> Exercise directions
Reproduce verbatim the lines from the one containing "Карта сайта" through the one containing "und Präsenz.", both included. Omit the pictures from your answer.
*** Input for this task
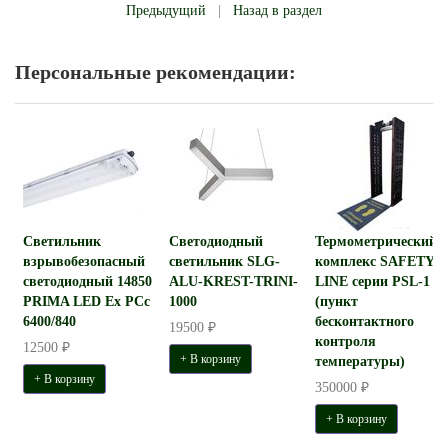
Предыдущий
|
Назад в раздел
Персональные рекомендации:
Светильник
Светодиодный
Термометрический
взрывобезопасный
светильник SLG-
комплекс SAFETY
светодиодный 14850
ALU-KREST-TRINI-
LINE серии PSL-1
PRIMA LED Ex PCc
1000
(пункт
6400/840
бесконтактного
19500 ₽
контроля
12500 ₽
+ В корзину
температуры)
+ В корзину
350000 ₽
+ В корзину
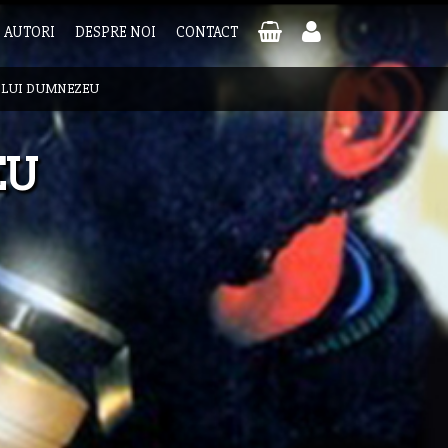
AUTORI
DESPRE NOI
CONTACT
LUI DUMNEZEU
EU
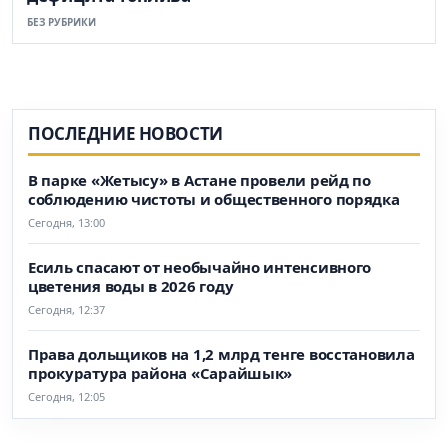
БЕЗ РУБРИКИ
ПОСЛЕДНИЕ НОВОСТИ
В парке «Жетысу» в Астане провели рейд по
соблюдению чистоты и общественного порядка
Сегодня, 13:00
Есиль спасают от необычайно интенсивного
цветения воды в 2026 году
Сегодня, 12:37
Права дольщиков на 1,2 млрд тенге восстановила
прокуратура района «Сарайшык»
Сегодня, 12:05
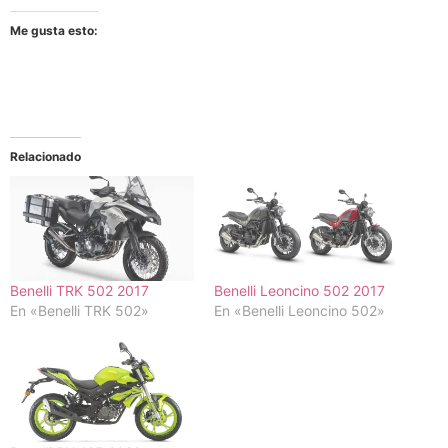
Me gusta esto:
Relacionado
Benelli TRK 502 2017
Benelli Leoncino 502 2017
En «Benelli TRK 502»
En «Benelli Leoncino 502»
******
*** Input for this task
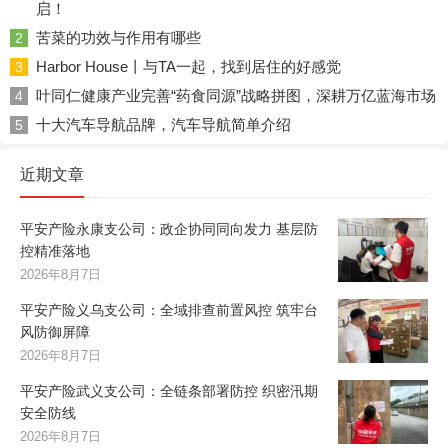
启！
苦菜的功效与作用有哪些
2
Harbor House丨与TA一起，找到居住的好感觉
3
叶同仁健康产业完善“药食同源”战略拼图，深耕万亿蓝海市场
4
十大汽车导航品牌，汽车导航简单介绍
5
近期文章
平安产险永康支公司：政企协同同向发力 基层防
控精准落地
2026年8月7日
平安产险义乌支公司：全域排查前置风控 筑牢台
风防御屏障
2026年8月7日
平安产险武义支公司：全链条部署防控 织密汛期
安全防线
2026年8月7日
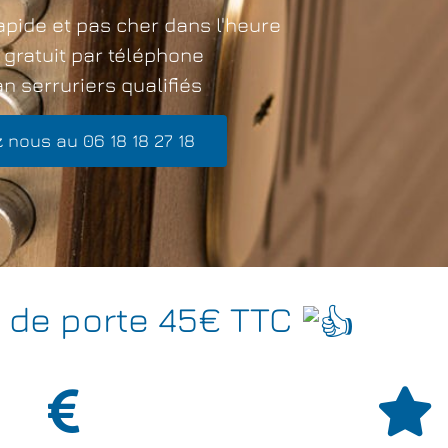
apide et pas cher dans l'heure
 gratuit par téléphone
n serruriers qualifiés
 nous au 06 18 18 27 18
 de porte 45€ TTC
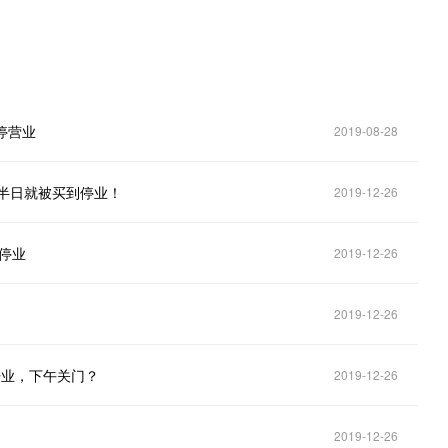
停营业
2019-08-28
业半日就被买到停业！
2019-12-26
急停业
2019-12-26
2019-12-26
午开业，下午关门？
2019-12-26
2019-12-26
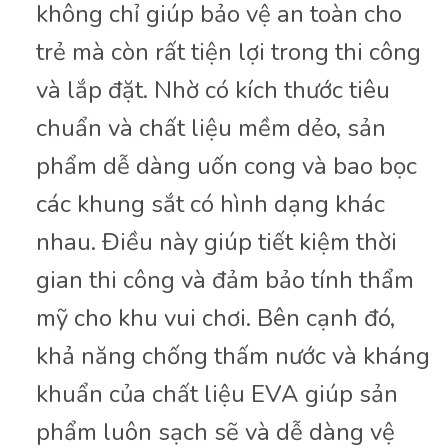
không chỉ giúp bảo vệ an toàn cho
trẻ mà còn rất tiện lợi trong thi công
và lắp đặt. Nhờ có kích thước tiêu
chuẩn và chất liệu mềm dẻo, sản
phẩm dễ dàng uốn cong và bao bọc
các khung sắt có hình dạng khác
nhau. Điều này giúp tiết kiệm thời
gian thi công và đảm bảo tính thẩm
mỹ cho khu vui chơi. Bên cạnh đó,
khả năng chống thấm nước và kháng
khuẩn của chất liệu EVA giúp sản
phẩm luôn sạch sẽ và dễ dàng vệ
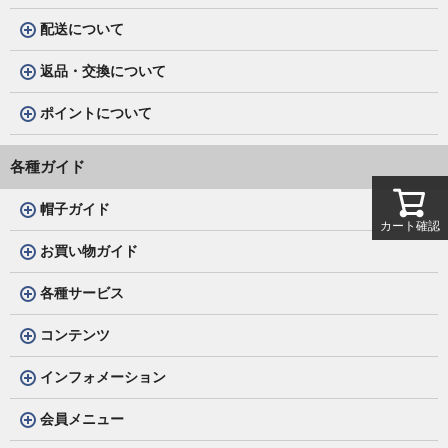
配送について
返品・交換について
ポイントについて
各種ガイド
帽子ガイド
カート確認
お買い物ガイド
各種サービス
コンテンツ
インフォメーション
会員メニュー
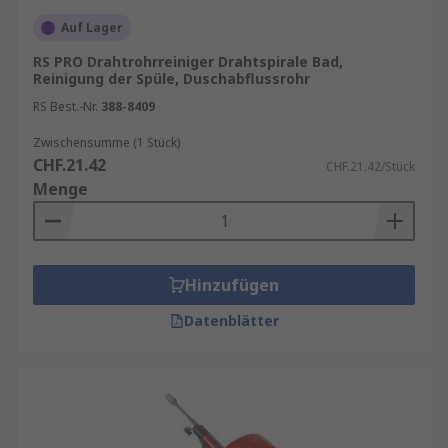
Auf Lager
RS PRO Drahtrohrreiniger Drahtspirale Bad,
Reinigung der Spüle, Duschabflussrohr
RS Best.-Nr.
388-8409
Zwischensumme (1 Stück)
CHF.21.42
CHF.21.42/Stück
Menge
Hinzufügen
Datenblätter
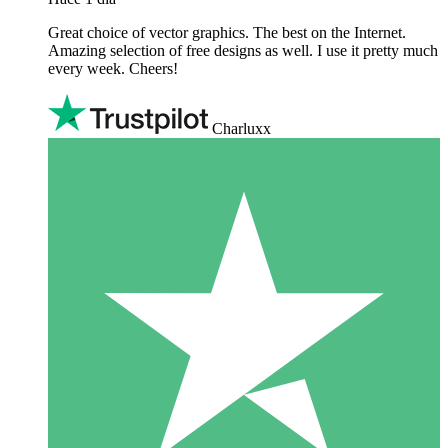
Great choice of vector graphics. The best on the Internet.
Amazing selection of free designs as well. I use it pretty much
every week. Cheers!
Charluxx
******
*** Input for this task
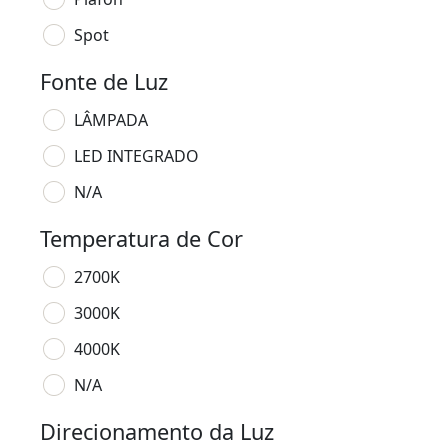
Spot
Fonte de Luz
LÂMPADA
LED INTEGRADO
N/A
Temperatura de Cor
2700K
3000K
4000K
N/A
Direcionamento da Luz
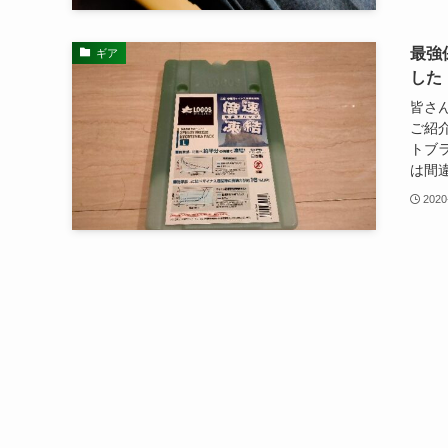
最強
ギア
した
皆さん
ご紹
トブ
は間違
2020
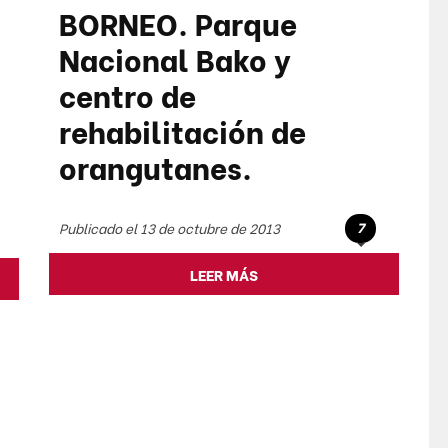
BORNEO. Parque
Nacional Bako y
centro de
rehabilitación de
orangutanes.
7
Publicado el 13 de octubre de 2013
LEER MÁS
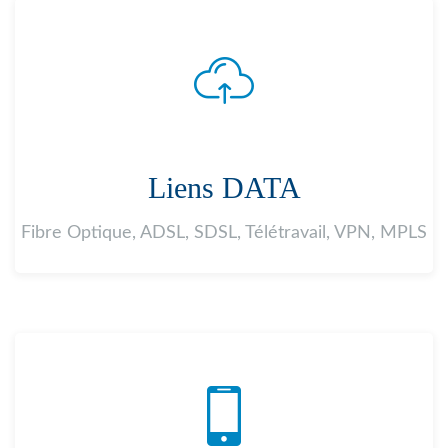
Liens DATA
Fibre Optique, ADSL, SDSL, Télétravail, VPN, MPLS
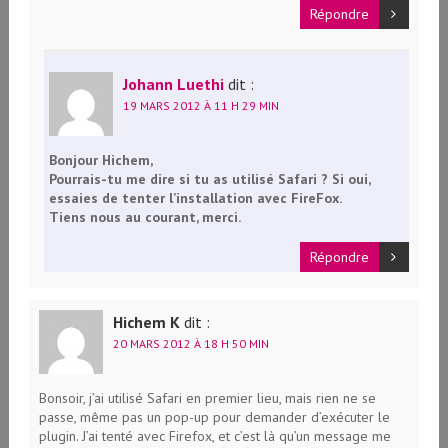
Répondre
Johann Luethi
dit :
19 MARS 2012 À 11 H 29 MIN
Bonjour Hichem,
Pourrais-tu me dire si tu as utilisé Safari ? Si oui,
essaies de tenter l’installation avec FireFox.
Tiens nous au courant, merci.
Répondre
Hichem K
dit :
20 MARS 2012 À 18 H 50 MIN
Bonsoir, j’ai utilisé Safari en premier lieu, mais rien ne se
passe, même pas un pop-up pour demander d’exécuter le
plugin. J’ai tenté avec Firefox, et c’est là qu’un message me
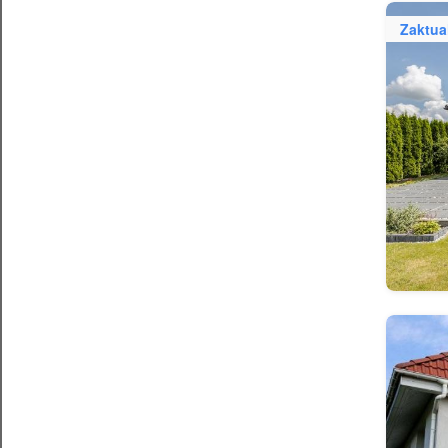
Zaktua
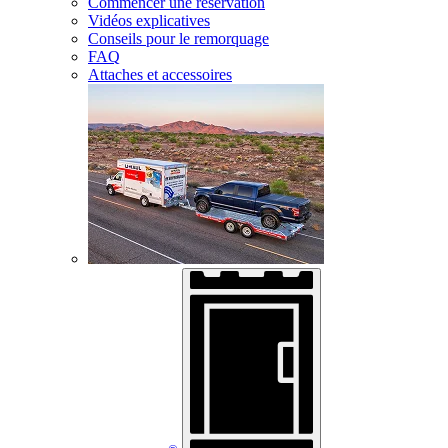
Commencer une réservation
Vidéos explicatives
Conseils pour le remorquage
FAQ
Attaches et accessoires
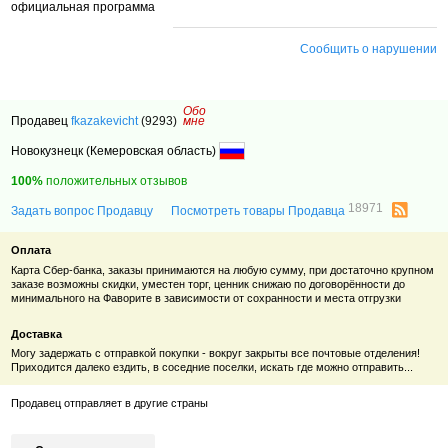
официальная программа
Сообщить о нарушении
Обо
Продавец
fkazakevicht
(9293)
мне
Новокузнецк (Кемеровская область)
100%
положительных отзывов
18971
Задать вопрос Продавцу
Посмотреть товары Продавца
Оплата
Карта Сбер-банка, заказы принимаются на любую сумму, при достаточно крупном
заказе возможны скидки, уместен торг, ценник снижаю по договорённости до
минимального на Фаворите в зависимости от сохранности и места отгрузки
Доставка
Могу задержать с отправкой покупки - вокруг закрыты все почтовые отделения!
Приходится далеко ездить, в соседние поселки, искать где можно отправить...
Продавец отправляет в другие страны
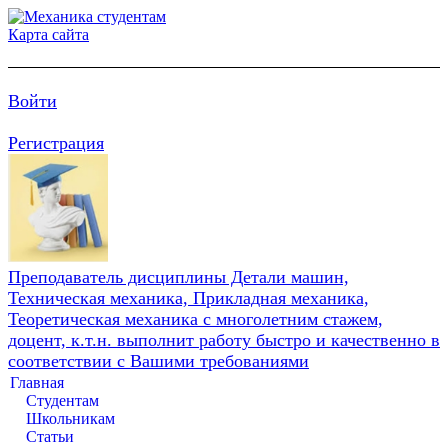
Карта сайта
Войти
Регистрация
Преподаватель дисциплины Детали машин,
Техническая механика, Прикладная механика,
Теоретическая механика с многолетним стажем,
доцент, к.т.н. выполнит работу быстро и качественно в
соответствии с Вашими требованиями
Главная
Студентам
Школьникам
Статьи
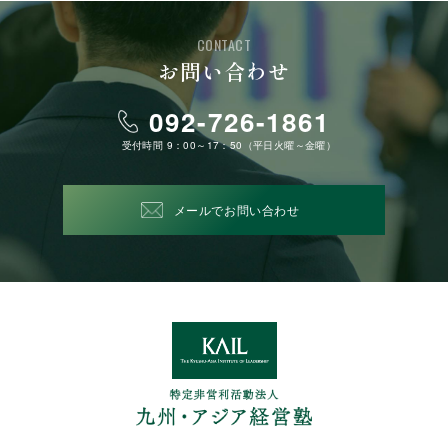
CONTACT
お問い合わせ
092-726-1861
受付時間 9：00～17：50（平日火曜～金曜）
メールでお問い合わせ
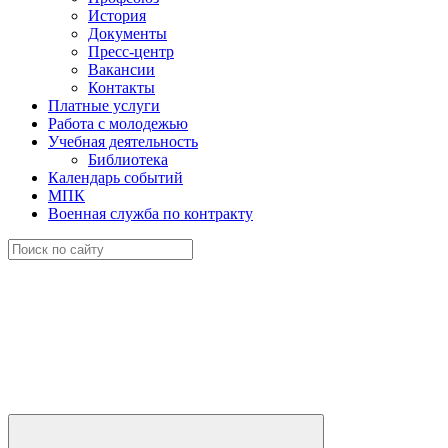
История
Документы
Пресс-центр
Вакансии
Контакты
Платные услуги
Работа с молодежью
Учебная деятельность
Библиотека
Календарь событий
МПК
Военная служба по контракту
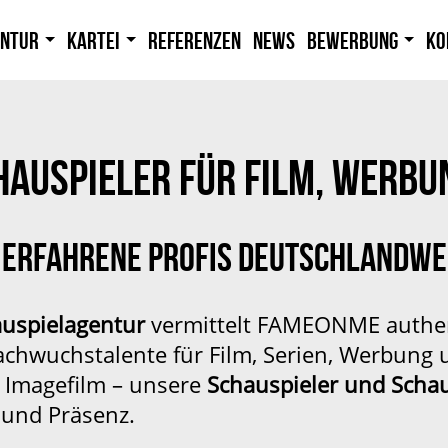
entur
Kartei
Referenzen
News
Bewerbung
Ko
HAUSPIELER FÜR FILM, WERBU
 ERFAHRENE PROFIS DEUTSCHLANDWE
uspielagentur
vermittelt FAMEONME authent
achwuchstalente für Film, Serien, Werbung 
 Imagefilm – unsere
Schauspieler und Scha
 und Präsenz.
******
> Solution for this problem
Карта сайта
Войти
Регистрация
Преподаватель дисциплины Детали машин,
Техническая механика, Прикладная механика,
Теоретическая механика с многолетним стажем,
доцент, к.т.н. выполнит работу быстро и качественно в
соответствии с Вашими требованиями
Главная
Студентам
Школьникам
Статьи
CONTACT
お問い合わせ
092-726-1861
受付時間 9：00～17：50（平日火曜～金曜）
メールでお問い合わせ
История
Документы
Пресс-центр
Вакансии
Контакты
Платные услуги
Работа с молодежью
Учебная деятельность
Библиотека
Календарь событий
МПК
Военная служба по контракту
entur
Kartei
Referenzen
News
Bewerbung
Ko
HAUSPIELER FÜR FILM, WERBU
 ERFAHRENE PROFIS DEUTSCHLANDWE
uspielagentur
vermittelt FAMEONME authent
achwuchstalente für Film, Serien, Werbung 
 Imagefilm – unsere
Schauspieler und Scha
 und Präsenz.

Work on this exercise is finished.